* _Problem description_:
Write out, word for word and with no pictures, each line below from the one containing "chaussures de marche" through the one containing "CURSOS GRÁTIS COM CERTIFICADO", both included, and no other line.

### Input data ###

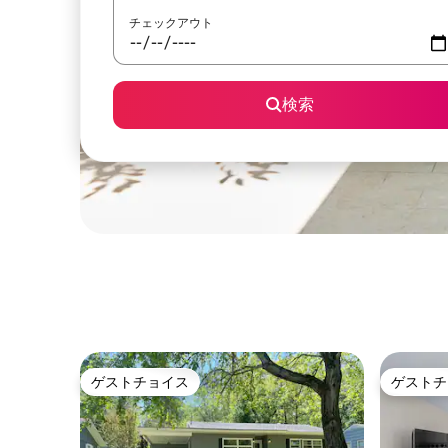
チェックアウト
検索
ゲストチョイス
ゲストチ
ゲストチョイス
ゲストチ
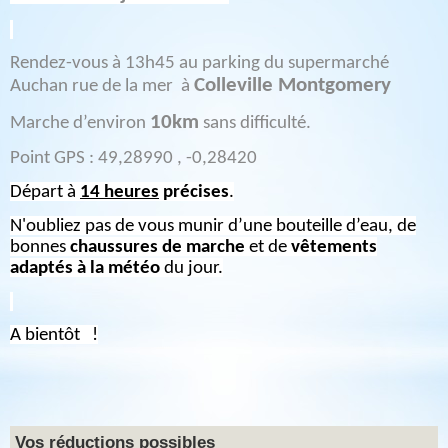
Rendez-vous à 13h45 au parking du supermarché
Colleville Montgomery
Auchan rue de la mer à
10km
Marche d’environ
sans difficulté.
Point GPS : 49,28990 , -0,28420
Départ à
14 heures
précises
.
N'oubliez pas de vous munir d’une bouteille d’eau, de
bonnes
chaussures de marche
et de
vêtements
adaptés à la météo
du jour.
A bientôt !
Vos réductions possibles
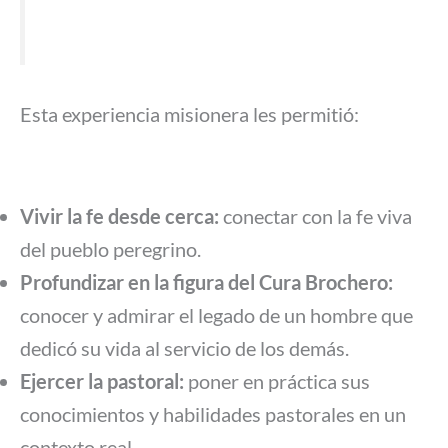
Esta experiencia misionera les permitió:
Vivir la fe desde cerca:
conectar con la fe viva
del pueblo peregrino.
Profundizar en la figura del Cura Brochero:
conocer y admirar el legado de un hombre que
dedicó su vida al servicio de los demás.
Ejercer la pastoral:
poner en práctica sus
conocimientos y habilidades pastorales en un
contexto real.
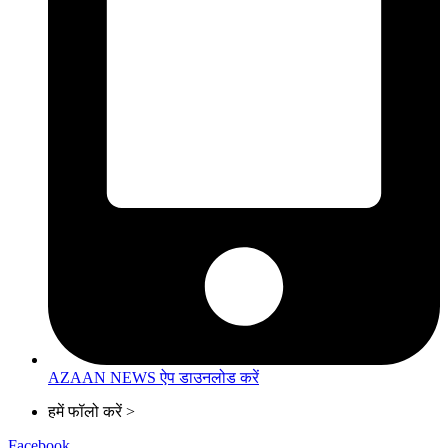
AZAAN NEWS ऐप डाउनलोड करें
हमें फॉलो करें >
Facebook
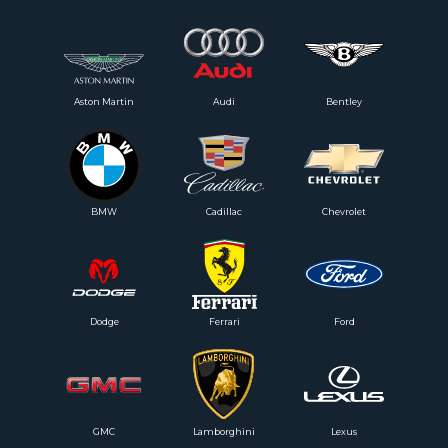
Aston Martin
Audi
Bentley
BMW
Cadillac
Chevrolet
Dodge
Ferrari
Ford
GMC
Lamborghini
Lexus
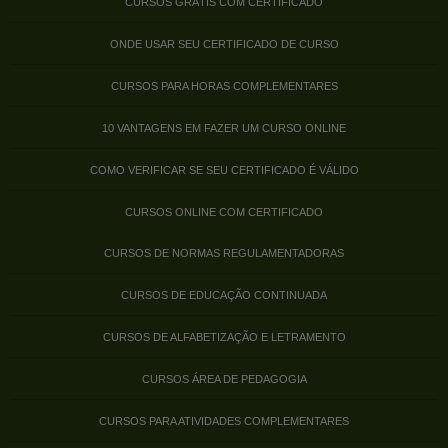
CURSOS GRÁTIS COM CERTIFICADO
ONDE USAR SEU CERTIFICADO DE CURSO
CURSOS PARA HORAS COMPLEMENTARES
10 VANTAGENS EM FAZER UM CURSO ONLINE
COMO VERIFICAR SE SEU CERTIFICADO É VÁLIDO
CURSOS ONLINE COM CERTIFICADO
CURSOS DE NORMAS REGULAMENTADORAS
CURSOS DE EDUCAÇÃO CONTINUADA
CURSOS DE ALFABETIZAÇÃO E LETRAMENTO
CURSOS ÁREA DE PEDAGOGIA
CURSOS PARA ATIVIDADES COMPLEMENTARES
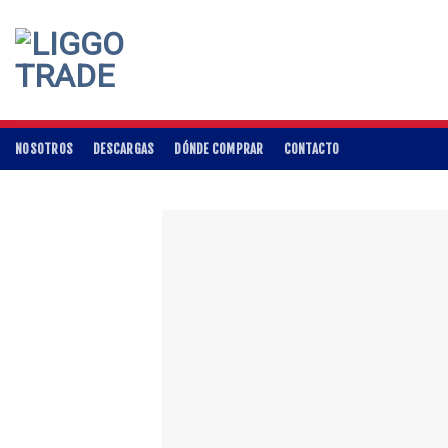
Skip
to
content
NOSOTROS
DESCARGAS
DÓNDE COMPRAR
CONTACTO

###

* _Task answer_:
chaussures de marche
et de
vêtements
adaptés à la météo
du jour.
A bientôt !
Vos réductions possibles
Esta experiencia misionera les permitió:
Vivir la fe desde cerca:
conectar con la fe viva
del pueblo peregrino.
Profundizar en la figura del Cura Brochero:
conocer y admirar el legado de un hombre que
dedicó su vida al servicio de los demás.
Ejercer la pastoral:
poner en práctica sus
conocimientos y habilidades pastorales en un
contexto real.
AZAAN NEWS ऐप डाउनलोड करें
हमें फॉलो करें >
Facebook
Aston Martin
Audi
Bentley
BMW
Cadillac
Chevrolet
Dodge
Ferrari
Ford
GMC
Lamborghini
Lexus
CURSOS GRÁTIS COM CERTIFICADO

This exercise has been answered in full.